Orlando Sentinel

Once again, an Emmett Till marker is vandalized in Mississipp­i

- By Peter Holley

In October, a Mississipp­i historical marker for Emmett Till was riddled with bullet holes in a savage act of vandalism.

Now, less than a year later, a second state historical marker has been defaced, obliterati­ng informatio­n about the black teenager whose name became a civil rights rallying cry after he was kidnapped and lynched in 1955.

The slaying galvanized the movement when Till’s mother, Mamie Till Mobley, had an open-casket funeral in Chicago to show how her son had been brutalized while visiting the Mississipp­i Delta.

The sign was erected in 2011 for the Mississipp­i Freedom Trail, a series of state-funded markers at civil rights sites.
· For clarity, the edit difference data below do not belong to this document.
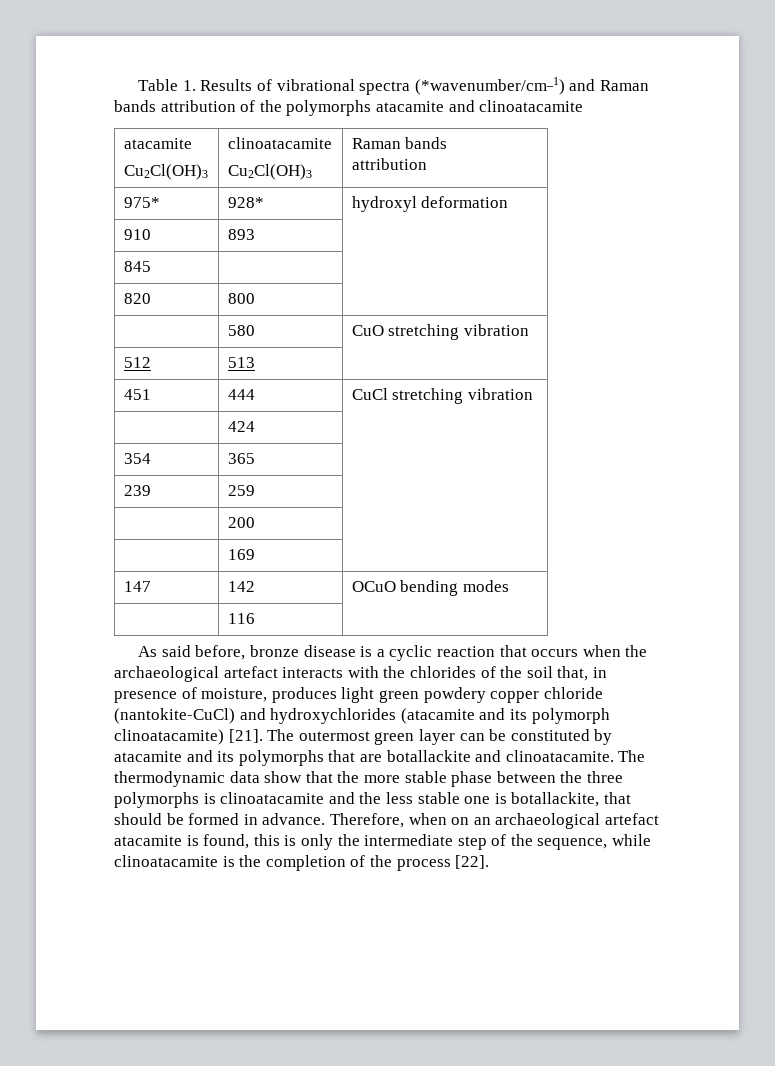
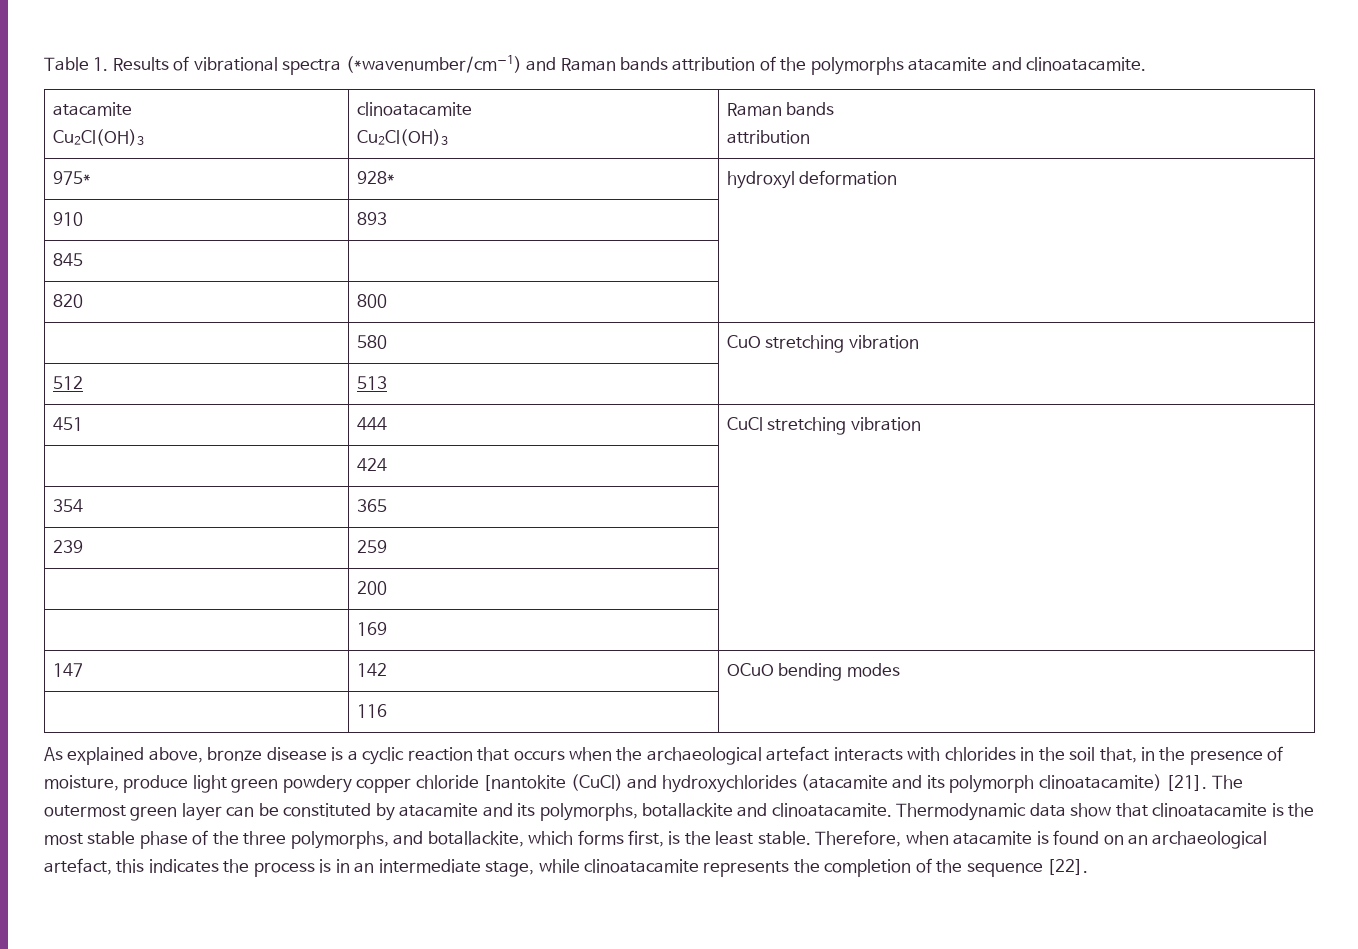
[414,77,565,95] (*wavenumber/cm_1) -> [345,55,522,73] (*wavenumber/cm−1)
[479,100,584,112] clinoatacamite -> [1026,57,1147,71] clinoatacamite.
[161,645,246,660] said before, -> [67,747,203,765] explained above,
[383,666,496,678] the chlorides of -> [944,747,1035,761] chlorides in
(607, 672) none -> [1159,747,1186,761] the
[271,687,337,703] produces -> [123,775,189,793] produce
[114,708,235,724] (nantokite-CuCl) -> [483,774,623,791] [nantokite (CuCl)
[238,750,382,766] polymorphs that are -> [539,803,638,821] polymorphs,
[618,750,646,762] [114,771,225,787] The thermodynamic -> [896,803,1027,821] Thermodynamic
[337,771,400,783] the more -> [1152,803,1315,817] [44,833,83,845] clinoatacamite is the most
[496,771,556,783] between -> [192,830,209,845] of
[114,792,631,808] [114,813,659,829] [114,834,608,850] polymorphs is clinoatacamite and the less stable one is botallackite, that should be formed in advance. Therefore, when on an archaeological artefact atacamite is found, this is only the intermediate step of the sequence, -> [290,830,1268,849] [44,858,535,877] polymorphs, and botallackite, which forms first, is the least stable. Therefore, when atacamite is found on an archaeological artefact, this indicates the process is in an intermediate stage,
[222,856,235,867] is -> [703,861,790,877] represents
[396,859,451,871] process -> [966,863,1043,877] sequence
It stands within yards of the business — Bryant’s Grocery & Meat Market — where Carolyn Bryant, 21, a white shopkeeper, alleged that Till, 14, offended her by whistling.

“Who knows what motivates people to do this?” Allan Hammons, owner of a public relations firm that produced the sign located in Money, Miss. “Vandals have been around since the beginning of time.”
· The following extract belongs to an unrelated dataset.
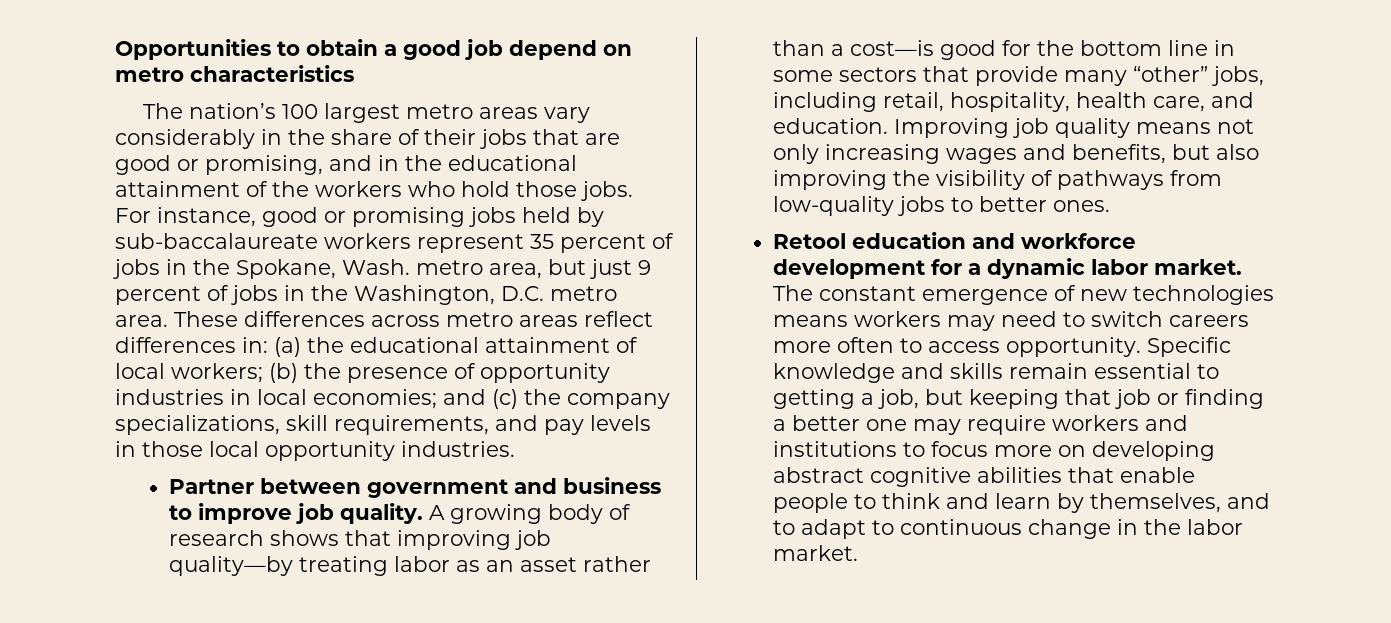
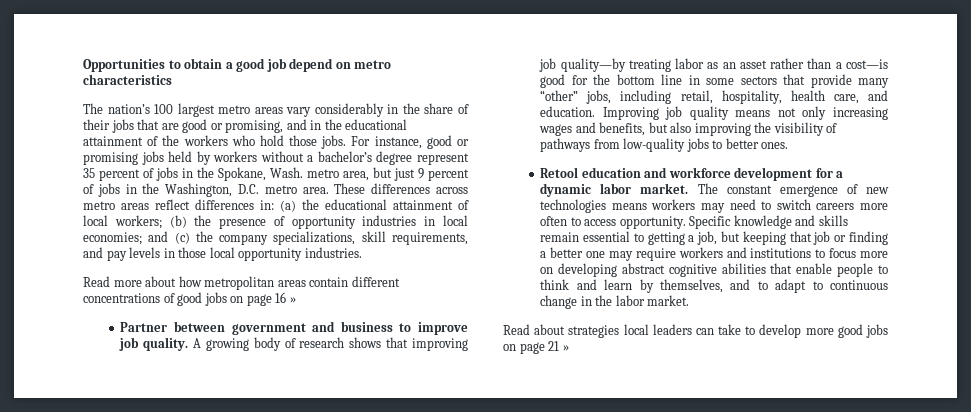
[115,233,411,249] sub-baccalaureate workers -> [213,151,413,165] workers without a bachelor’s degree
(515, 449) none -> [83,276,400,290] [83,292,296,306] // Read more about how metropolitan areas contain different concentrations of good jobs on page 16 »
(859, 553) none -> [503,324,888,338] [503,341,569,354] // Read about strategies local leaders can take to develop more good jobs on page 21 »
A separate Till marker, near the site where his body was pulled from the Tallahatch­ie River, has been repeatedly shot. It was erected by a private group, and money has been raised to replace it.

Hammons said the sign defacement involved someone pulling “vinyl panels” with words and images of Till off the back of the marker, he said.

An all-white jury acquitted Bryant’s husband, Roy Bryant, and his half brother, J.W. Milam, in the killing, but the two men later confessed in a paid interview with Look magazine.

Roy and Carolyn Bryant divorced. He and Milam have died. She remarried and became Carolyn Donham.

She told Timothy B. Tyson, a Duke University research scholar, in 2008 that she falsely testified, when jurors were outside the courtroom, that Till had physically and verbally threatened her.